Maka, kritik pedas dari penonton di kolom komentar adalah refleksi dari kekecewaan mendalam terhadap industri yang lebih peduli pada rating daripada kualitas interaksi manusia.
Jika kita melihat lebih dalam, fenomena ini juga bisa dibaca sebagai simptom dari penyakit yang lebih besar dalam dunia hiburan kita: kapitalisme hiburan yang memburu cuan tanpa peduli pada nilai-nilai substansial yang dikorbankan.
Setiap tawa yang dipaksakan, setiap kalimat yang dipotong, semuanya diarahkan untuk satu tujuan: rating dan iklan.

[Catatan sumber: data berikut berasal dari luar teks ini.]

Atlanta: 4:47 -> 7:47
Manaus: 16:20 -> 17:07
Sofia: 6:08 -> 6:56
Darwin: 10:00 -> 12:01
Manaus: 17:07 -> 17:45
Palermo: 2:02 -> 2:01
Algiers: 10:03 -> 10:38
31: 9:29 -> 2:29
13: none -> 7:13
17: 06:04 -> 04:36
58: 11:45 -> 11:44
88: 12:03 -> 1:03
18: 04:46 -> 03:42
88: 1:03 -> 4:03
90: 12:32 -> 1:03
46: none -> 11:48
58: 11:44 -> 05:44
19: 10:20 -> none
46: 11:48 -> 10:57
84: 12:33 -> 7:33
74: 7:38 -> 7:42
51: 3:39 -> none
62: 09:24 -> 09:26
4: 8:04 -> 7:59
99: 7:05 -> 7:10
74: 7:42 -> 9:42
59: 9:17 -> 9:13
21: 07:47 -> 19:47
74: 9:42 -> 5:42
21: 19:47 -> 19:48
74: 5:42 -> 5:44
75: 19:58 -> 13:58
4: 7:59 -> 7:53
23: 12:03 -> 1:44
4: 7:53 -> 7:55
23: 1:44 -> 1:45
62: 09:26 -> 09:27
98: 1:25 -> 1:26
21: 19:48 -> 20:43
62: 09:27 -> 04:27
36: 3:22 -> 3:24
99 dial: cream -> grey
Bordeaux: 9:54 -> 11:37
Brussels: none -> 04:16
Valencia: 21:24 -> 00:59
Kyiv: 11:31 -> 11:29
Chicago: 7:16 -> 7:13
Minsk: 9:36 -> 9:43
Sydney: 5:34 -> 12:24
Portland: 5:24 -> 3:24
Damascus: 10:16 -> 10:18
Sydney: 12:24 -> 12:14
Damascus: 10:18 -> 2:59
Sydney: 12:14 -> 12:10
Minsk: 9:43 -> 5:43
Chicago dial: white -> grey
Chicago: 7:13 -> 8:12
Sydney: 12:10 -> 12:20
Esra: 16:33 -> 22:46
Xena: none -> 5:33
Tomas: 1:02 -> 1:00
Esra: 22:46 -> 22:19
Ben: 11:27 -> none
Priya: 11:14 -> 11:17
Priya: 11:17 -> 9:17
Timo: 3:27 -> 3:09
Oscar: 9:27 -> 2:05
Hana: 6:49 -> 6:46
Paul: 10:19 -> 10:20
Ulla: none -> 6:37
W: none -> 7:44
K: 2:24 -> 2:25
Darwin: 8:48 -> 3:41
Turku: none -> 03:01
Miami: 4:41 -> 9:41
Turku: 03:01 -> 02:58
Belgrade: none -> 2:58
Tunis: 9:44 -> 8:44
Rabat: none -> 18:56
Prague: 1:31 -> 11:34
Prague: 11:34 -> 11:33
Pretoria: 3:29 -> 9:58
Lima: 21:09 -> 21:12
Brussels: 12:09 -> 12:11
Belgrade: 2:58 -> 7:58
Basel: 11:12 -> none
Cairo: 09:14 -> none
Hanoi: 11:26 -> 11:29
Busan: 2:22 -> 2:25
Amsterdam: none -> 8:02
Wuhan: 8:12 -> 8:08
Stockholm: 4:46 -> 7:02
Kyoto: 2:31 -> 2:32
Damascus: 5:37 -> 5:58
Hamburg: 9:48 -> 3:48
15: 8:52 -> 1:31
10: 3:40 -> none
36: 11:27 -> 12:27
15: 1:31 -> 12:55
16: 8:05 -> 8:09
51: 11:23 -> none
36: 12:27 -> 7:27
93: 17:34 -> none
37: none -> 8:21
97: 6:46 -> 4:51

Tak peduli berapa banyak percakapan bermakna yang hilang, yang penting acara tetap berjalan, dan sponsor tetap senang. Inilah tragedi yang dibungkus dalam tawa palsu yang disodorkan ke hadapan kita setiap hari.
Pada akhirnya, acara seperti Brownis perlu berefleksi kembali pada tujuan utama mereka. Apakah mereka ingin terus menjadi arena tawa kosong tanpa isi, ataukah mereka mau belajar menghargai narasi lain di luar ego mereka sendiri?
Jika tidak, maka kritik pedas di kolom komentar hanyalah permulaan dari runtuhnya kepercayaan publik pada acara semacam ini.